In GeoSC’s default configuration, sparse_sc_fast_estimation: true calls SparseSC’s fast path, which uses RidgeCV-backed match-space machinery. When the fast path is disabled, SparseSC uses its full fitting path with cross-validation over feature-weight penalties. The practical goal is to reduce overfitting to pre-treatment noise, especially when $T_0$ is small relative to the donor pool, while preserving a donor-based counterfactual that remains auditable.

5. Placebo Inference and Empirical P-Values

Because geo-experiments often have $N_1 = 1$ or a small integer, asymptotic inference is usually not appropriate. GeoSC calculates donor-pool empirical p-values using in-space placebo permutations.

We iteratively reassign the treatment status to every donor unit $j \in \{2, \dots, N\}$, calculate a placebo synthetic control $\hat{Y}_{jt}^N$, and derive a placebo effect $\hat{\alpha}_{jt}$.

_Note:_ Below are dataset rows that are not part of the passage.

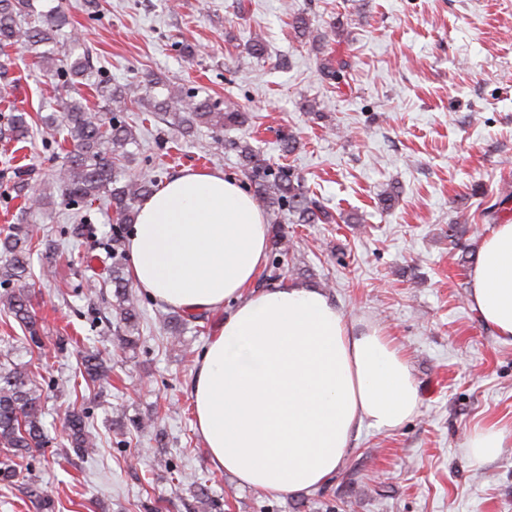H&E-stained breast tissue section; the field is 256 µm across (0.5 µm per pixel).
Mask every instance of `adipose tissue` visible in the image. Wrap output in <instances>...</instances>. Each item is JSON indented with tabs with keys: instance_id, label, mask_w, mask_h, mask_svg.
<instances>
[{
	"instance_id": "1",
	"label": "adipose tissue",
	"mask_w": 512,
	"mask_h": 512,
	"mask_svg": "<svg viewBox=\"0 0 512 512\" xmlns=\"http://www.w3.org/2000/svg\"><path fill=\"white\" fill-rule=\"evenodd\" d=\"M269 226L222 171L186 169L139 206L127 240L130 276L185 314L221 313L193 373L196 430L211 463L271 495L332 478L362 426L390 430L420 396L380 327L348 322L320 289L253 284ZM473 310L512 339V223L492 225L468 274Z\"/></svg>"
}]
</instances>
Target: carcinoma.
I'll return each mask as SVG.
<instances>
[{
  "mask_svg": "<svg viewBox=\"0 0 512 512\" xmlns=\"http://www.w3.org/2000/svg\"><path fill=\"white\" fill-rule=\"evenodd\" d=\"M68 24L62 8H53L45 14L36 12L33 0H0V76L14 64L11 53L29 52L45 72L54 77V92L60 115L44 121L46 133L58 146L67 145L64 162L55 179V190L71 203L73 226L63 231L78 240L91 223L89 207L99 201L112 209L118 224H133L137 203L154 192L157 176H127L123 162L128 158V146L137 142L136 126L130 124L127 112L131 105H142L153 114L170 115L181 135L189 136L201 126L215 133L248 122V115L239 109L209 95L200 97L193 89L163 94L158 88L163 82L146 78L132 91L114 86L99 69L89 62V50L78 52L75 42L57 39L58 31ZM289 26L296 38L305 40L311 35L310 22L302 14L292 16ZM347 63L328 62L322 68L325 79L339 83ZM86 85L94 89L103 102V109L94 110L78 93ZM31 115L23 108H14L8 117L6 130L10 138L24 142L30 136ZM241 160V172L254 186L255 196L278 223L283 212L296 218L298 224H328L332 214L318 205L312 191L289 165L277 167L261 158L247 141L235 144ZM28 184L20 177L14 182L15 196L24 200L22 209L42 210L51 204L53 191H44L36 198L27 194ZM119 239H114L112 250V283L115 284L117 325L124 327L129 336L124 344L135 347L141 337L138 330L139 312L132 294V285L122 276ZM55 249L49 239H39L27 231L16 230L0 239V248L9 259L0 265V283L7 285L0 294V304L27 333L26 339L40 343L39 326L32 308V288L29 258L32 251ZM80 375L90 384L109 378L107 360L99 350L82 356ZM44 418L42 389L33 379L32 372L14 362L0 361V485L9 486L17 481L20 470L17 459L49 442ZM90 416L76 405L66 410L63 427L67 432L71 451L79 459L96 452L97 441L89 431ZM24 494L36 505L38 512H56L54 499L39 481H26Z\"/></svg>",
  "mask_w": 512,
  "mask_h": 512,
  "instance_id": "1",
  "label": "carcinoma"
}]
</instances>
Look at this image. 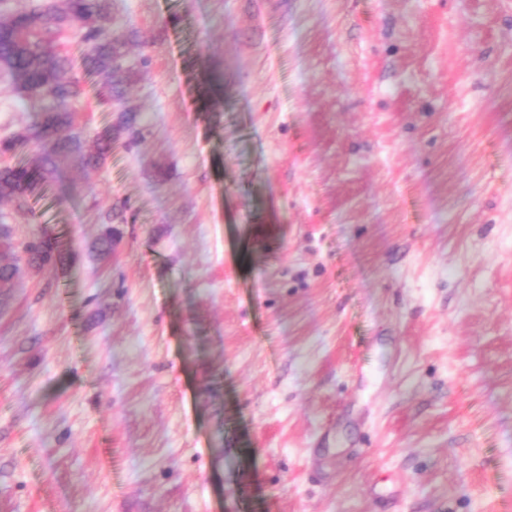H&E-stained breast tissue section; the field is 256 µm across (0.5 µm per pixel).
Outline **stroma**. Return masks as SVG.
<instances>
[{
  "label": "stroma",
  "mask_w": 512,
  "mask_h": 512,
  "mask_svg": "<svg viewBox=\"0 0 512 512\" xmlns=\"http://www.w3.org/2000/svg\"><path fill=\"white\" fill-rule=\"evenodd\" d=\"M111 4L135 144L0 201L70 253L0 299V512H512V0Z\"/></svg>",
  "instance_id": "1"
}]
</instances>
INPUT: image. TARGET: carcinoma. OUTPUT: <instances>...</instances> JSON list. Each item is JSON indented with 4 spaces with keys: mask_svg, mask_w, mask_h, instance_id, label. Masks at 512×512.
I'll use <instances>...</instances> for the list:
<instances>
[{
    "mask_svg": "<svg viewBox=\"0 0 512 512\" xmlns=\"http://www.w3.org/2000/svg\"><path fill=\"white\" fill-rule=\"evenodd\" d=\"M83 44L74 58L66 39ZM126 38L112 31L110 0H35L7 15L0 13V76L21 96L38 104L24 133L0 141V156H19L0 166V200L25 201L40 195L59 167L72 162L83 169H99L112 155L122 133L134 128L135 117L124 111L115 125L98 132L86 146L75 130L77 104L85 93L79 68L99 82L98 103L121 102L132 68H123ZM36 149L33 162L24 159ZM18 257L35 266L66 261V253L50 237L22 241Z\"/></svg>",
    "mask_w": 512,
    "mask_h": 512,
    "instance_id": "1",
    "label": "carcinoma"
}]
</instances>
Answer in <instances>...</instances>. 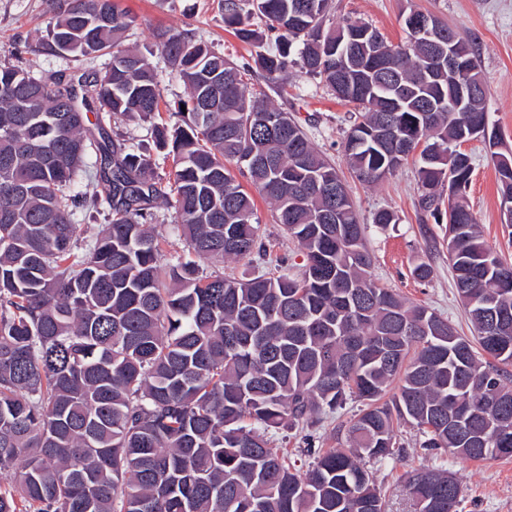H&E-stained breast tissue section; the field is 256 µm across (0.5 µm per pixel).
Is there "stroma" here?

The ratio of post-treatment MSPE to pre-treatment MSPE is calculated for the actual treated unit and all placebos:

$$ r_i = \frac{\frac{1}{T-T_0} \sum_{t=T_0+1}^T (Y_{it} - \hat{Y}_{it}^N)^2}{\frac{1}{T_0} \sum_{t=1}^{T_0} (Y_{it} - \hat{Y}_{it}^N)^2} $$

The p-value is the finite donor-pool placebo share with a ratio at least as extreme as the treated unit’s ratio:

$$ p = \frac{1}{N} \sum_{j=1}^N \mathbf{I}(r_j \geq r_1) $$

This quantity is only as informative as the placebo reference set. With few eligible donors, the attainable p-values are coarse; with non-comparable donors, spillovers, or poor pre-period fit, the empirical comparison can be misleading.